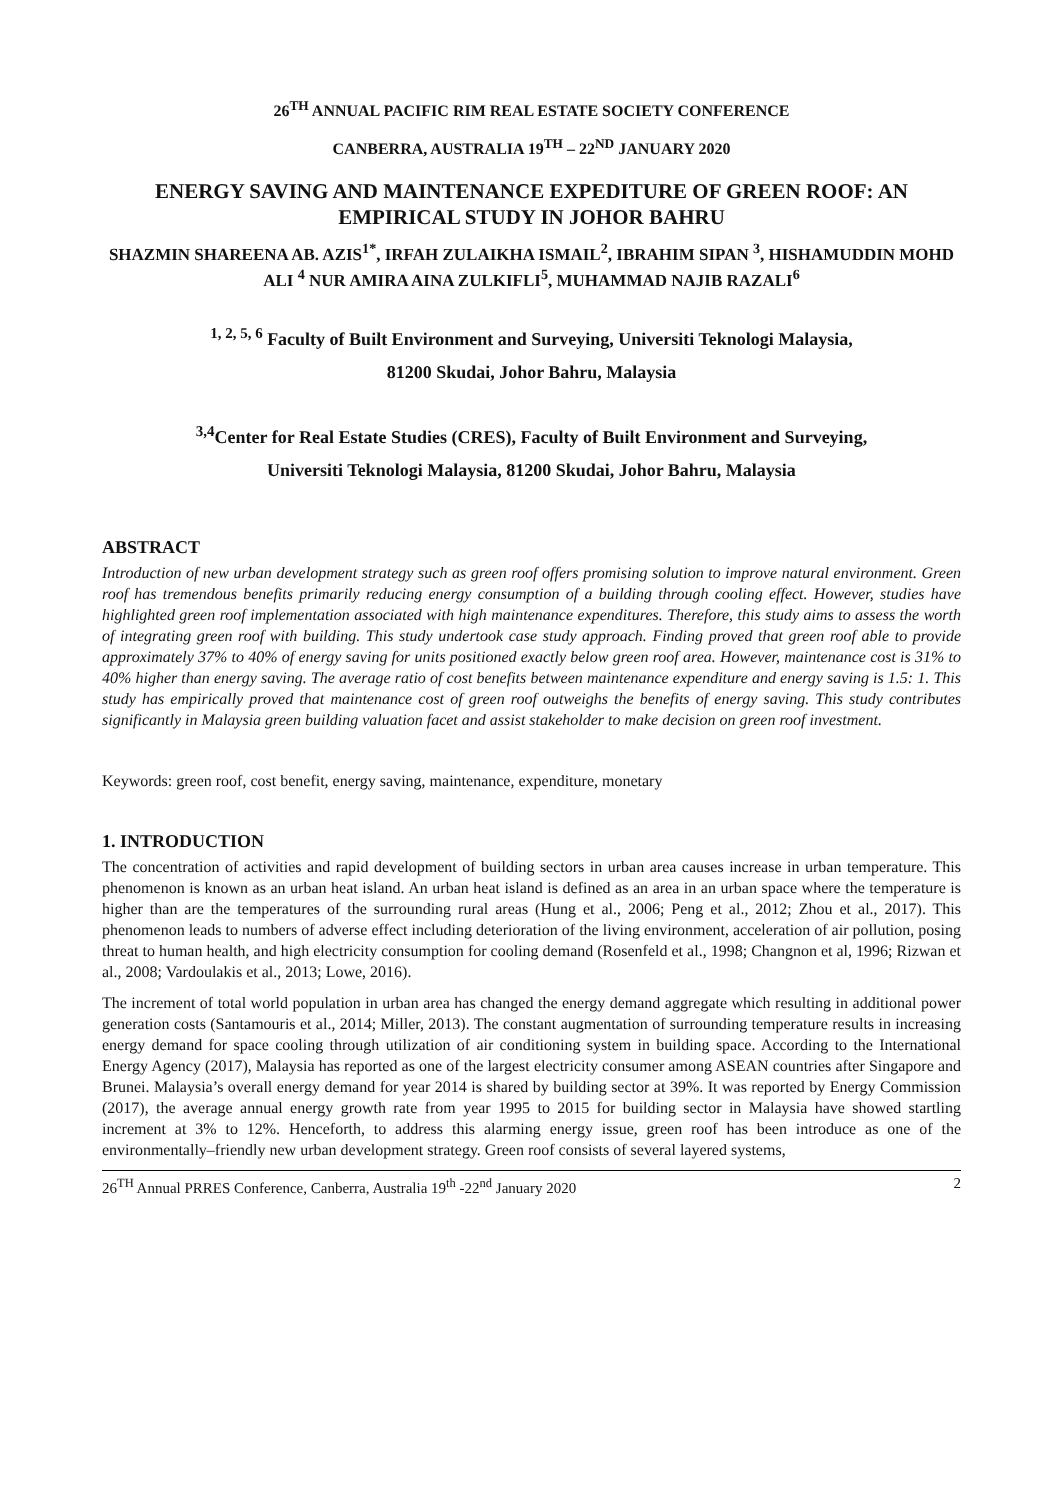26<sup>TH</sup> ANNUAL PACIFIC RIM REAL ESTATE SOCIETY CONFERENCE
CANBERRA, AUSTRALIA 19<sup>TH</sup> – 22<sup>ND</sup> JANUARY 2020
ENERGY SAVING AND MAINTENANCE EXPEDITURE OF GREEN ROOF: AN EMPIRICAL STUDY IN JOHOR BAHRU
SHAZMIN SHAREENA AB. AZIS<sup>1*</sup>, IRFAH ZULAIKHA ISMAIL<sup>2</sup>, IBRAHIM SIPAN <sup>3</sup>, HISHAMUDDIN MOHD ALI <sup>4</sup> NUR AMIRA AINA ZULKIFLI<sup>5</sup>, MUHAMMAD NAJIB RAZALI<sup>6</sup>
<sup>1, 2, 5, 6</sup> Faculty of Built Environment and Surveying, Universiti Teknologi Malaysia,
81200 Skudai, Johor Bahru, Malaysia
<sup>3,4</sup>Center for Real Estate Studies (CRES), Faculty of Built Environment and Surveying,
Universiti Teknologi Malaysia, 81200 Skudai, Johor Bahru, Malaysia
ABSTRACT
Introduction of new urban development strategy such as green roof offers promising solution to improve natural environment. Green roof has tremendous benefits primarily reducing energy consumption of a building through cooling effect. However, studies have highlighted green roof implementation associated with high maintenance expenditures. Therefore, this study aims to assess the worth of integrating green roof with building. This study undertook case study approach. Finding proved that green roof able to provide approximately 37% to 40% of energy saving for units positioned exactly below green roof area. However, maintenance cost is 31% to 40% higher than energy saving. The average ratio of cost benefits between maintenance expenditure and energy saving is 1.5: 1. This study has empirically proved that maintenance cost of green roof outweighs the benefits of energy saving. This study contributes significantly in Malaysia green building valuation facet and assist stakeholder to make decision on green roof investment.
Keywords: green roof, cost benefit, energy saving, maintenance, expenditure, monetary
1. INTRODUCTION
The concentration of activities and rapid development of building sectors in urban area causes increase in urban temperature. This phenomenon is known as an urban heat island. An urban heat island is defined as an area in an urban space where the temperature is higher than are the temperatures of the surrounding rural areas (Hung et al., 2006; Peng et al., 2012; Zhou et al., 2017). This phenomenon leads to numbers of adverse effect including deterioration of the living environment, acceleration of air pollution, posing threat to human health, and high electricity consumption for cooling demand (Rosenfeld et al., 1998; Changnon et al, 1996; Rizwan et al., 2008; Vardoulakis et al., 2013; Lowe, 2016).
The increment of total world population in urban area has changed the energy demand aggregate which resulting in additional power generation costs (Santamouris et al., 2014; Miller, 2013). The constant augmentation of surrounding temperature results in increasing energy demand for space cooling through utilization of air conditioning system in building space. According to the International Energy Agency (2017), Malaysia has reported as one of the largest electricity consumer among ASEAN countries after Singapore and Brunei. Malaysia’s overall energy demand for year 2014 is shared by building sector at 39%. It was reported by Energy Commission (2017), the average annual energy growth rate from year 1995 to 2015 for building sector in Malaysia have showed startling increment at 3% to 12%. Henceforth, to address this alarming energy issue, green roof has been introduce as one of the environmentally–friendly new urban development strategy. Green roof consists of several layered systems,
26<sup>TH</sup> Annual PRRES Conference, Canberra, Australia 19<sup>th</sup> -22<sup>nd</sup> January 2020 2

# # # #

> _What is being asked_:
Repeat only the lines starting at the one that contains "The increment of" and ending at the last line above, exactly as written.

> _Task result_:
The increment of total world population in urban area has changed the energy demand aggregate which resulting in additional power generation costs (Santamouris et al., 2014; Miller, 2013). The constant augmentation of surrounding temperature results in increasing energy demand for space cooling through utilization of air conditioning system in building space. According to the International Energy Agency (2017), Malaysia has reported as one of the largest electricity consumer among ASEAN countries after Singapore and Brunei. Malaysia’s overall energy demand for year 2014 is shared by building sector at 39%. It was reported by Energy Commission (2017), the average annual energy growth rate from year 1995 to 2015 for building sector in Malaysia have showed startling increment at 3% to 12%. Henceforth, to address this alarming energy issue, green roof has been introduce as one of the environmentally–friendly new urban development strategy. Green roof consists of several layered systems,
26<sup>TH</sup> Annual PRRES Conference, Canberra, Australia 19<sup>th</sup> -22<sup>nd</sup> January 2020 2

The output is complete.